--- SUPPLIED INFORMATION Enclosed Below ---

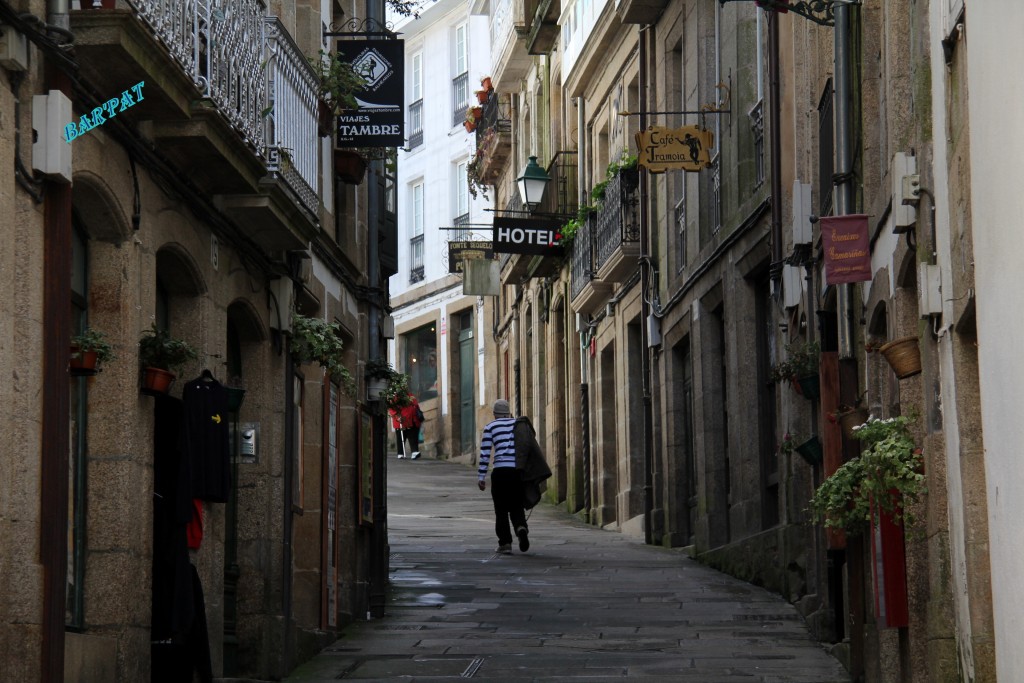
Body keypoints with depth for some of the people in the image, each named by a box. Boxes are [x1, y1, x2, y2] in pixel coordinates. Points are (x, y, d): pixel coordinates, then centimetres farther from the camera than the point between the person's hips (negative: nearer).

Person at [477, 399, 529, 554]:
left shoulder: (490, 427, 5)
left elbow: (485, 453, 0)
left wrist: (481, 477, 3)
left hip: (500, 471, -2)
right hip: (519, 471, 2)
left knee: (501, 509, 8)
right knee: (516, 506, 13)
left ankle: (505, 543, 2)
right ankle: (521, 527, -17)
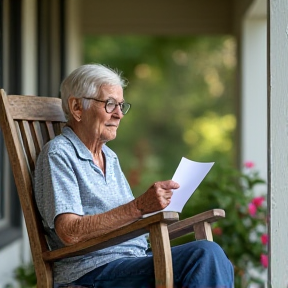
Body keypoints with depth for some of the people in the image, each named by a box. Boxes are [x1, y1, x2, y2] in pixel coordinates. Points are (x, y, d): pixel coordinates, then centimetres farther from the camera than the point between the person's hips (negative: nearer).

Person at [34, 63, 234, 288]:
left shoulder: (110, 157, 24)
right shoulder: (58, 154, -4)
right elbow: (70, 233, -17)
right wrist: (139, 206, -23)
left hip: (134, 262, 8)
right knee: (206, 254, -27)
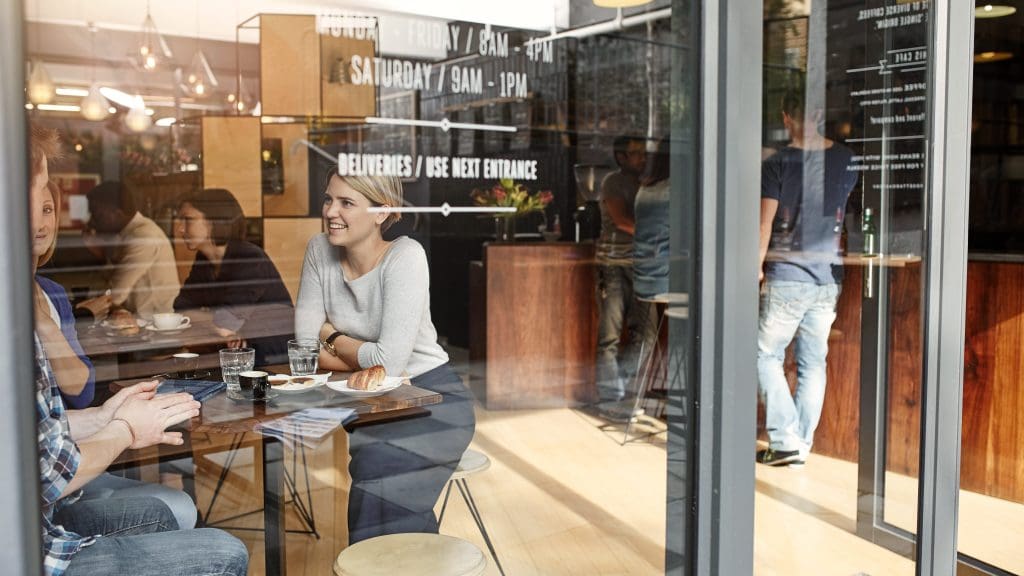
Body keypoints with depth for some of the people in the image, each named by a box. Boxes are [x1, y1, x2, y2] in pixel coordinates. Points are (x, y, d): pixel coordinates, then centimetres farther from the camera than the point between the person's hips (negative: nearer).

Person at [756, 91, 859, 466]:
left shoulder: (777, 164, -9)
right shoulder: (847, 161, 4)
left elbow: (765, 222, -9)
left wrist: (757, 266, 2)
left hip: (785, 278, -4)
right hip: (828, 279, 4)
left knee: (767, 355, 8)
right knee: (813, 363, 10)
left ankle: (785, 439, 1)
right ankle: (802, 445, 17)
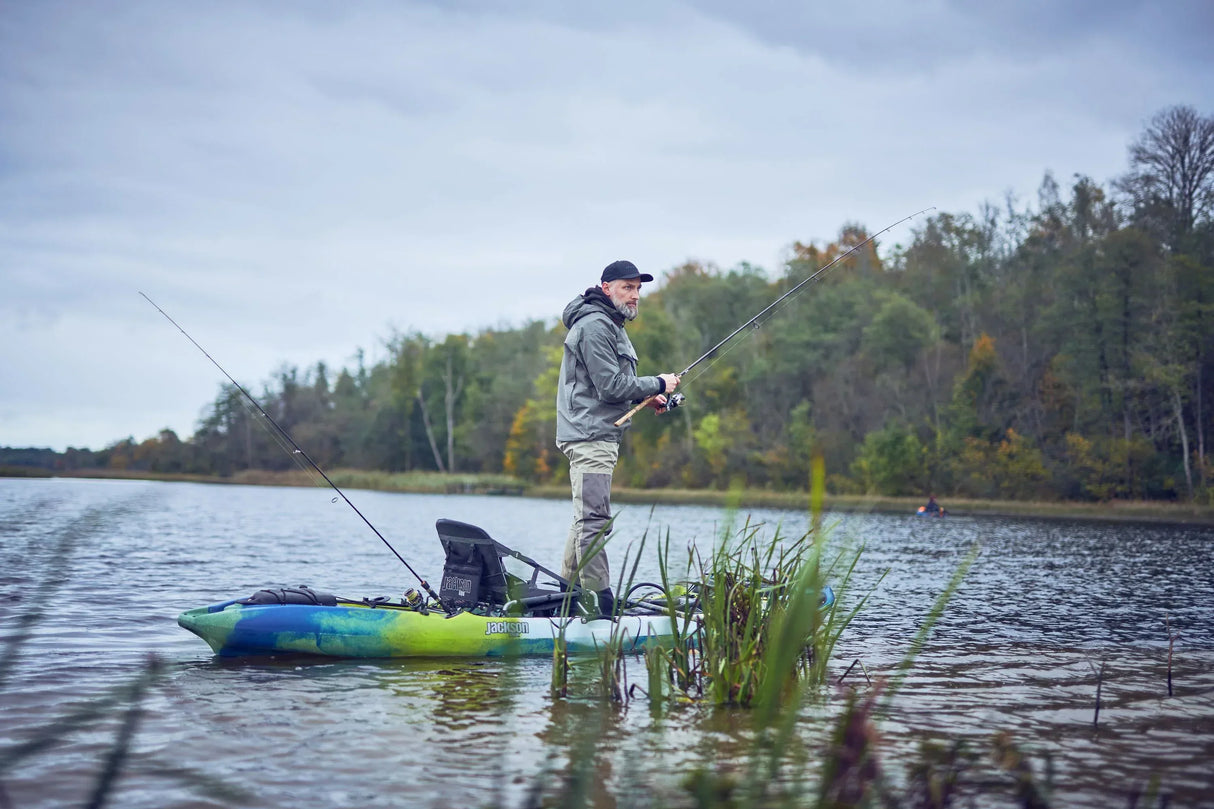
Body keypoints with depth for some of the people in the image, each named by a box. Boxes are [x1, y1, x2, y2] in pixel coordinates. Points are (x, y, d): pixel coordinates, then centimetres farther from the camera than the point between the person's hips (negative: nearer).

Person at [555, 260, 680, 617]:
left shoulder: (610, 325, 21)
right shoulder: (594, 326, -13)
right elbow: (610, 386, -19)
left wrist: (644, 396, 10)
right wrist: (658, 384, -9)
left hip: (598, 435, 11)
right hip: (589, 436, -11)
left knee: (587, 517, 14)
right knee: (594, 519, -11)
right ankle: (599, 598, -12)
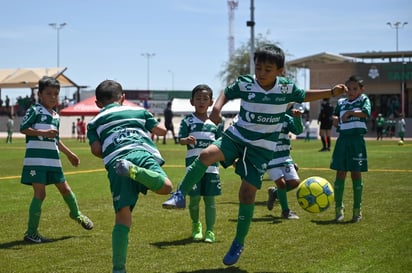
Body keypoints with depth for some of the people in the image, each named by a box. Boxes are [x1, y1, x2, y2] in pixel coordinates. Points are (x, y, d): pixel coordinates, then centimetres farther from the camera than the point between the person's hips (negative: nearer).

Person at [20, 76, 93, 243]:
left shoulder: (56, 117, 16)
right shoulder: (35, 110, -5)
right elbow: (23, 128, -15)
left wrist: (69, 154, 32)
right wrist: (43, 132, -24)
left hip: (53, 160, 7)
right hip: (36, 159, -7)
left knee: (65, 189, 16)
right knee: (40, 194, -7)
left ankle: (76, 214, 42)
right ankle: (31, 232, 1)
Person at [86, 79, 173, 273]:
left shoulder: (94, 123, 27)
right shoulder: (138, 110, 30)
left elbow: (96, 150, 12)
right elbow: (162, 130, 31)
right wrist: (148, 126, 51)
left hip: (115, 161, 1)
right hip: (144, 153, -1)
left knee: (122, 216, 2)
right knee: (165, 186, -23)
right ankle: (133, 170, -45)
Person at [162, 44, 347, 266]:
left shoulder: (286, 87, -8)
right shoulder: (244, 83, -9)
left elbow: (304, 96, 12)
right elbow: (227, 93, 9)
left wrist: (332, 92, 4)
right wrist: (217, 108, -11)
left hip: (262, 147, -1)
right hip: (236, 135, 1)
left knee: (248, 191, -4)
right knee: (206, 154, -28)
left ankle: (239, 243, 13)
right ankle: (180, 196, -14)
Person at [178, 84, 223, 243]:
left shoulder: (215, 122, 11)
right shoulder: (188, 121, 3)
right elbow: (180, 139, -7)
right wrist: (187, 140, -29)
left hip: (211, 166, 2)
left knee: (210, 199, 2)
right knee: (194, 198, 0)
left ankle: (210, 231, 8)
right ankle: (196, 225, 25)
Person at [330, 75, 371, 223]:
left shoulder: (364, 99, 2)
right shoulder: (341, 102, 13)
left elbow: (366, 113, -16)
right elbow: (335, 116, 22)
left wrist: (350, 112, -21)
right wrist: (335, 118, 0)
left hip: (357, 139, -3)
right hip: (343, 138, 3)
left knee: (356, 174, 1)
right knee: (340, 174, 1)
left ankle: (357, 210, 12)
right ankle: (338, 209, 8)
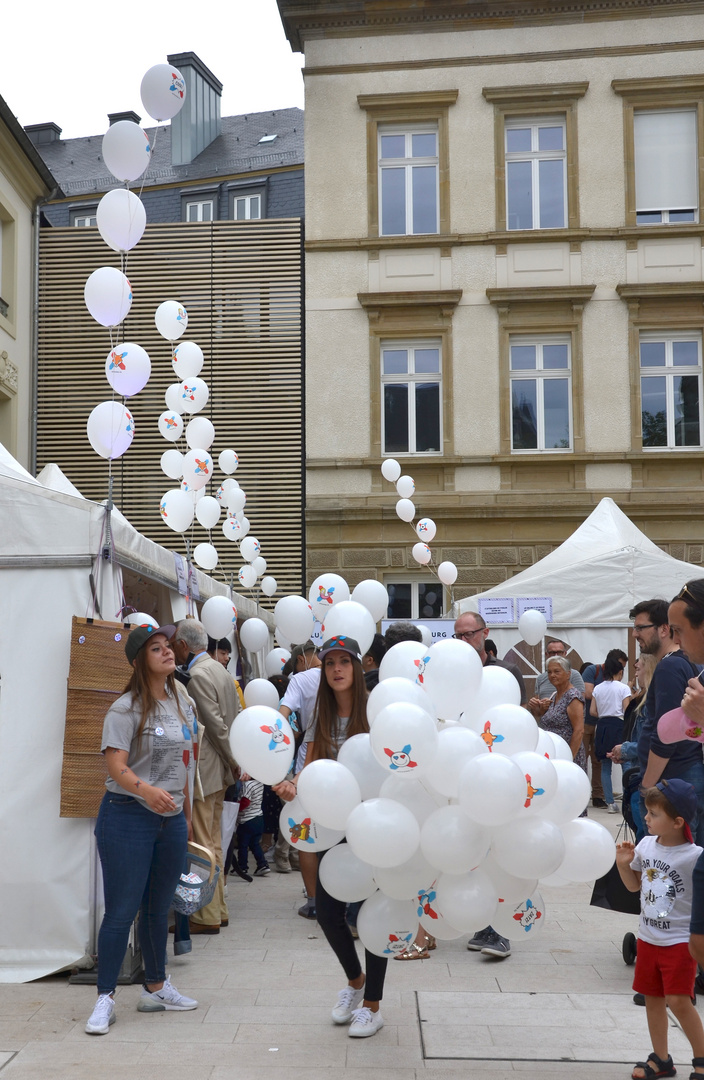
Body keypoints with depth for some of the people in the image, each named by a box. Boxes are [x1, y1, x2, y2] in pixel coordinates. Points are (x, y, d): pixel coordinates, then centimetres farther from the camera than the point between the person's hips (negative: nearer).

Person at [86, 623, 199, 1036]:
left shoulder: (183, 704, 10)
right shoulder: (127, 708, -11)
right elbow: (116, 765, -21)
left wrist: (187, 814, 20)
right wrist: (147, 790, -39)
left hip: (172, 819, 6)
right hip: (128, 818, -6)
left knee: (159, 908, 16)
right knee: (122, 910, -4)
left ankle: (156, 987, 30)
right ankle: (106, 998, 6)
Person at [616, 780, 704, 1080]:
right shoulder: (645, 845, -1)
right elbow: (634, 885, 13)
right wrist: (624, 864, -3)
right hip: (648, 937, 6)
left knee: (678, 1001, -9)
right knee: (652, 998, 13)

--- End of Enclosed SUPPLIED INFORMATION ---

PROBLEM REQUIREMENTS — Rename "ankle" to "heel" in the lines starting at the one that contains "left knee: (159, 908, 16)" and ending at the end of the material, and give back only those lines with nothing else changed.

SOLUTION FOR THIS PROBLEM —
left knee: (159, 908, 16)
right knee: (122, 910, -4)
left heel: (156, 987, 30)
right heel: (106, 998, 6)
Person at [616, 780, 704, 1080]:
right shoulder: (645, 845, -1)
right elbow: (634, 885, 13)
right wrist: (624, 864, -3)
right hip: (648, 937, 6)
left knee: (678, 1001, -9)
right knee: (652, 998, 13)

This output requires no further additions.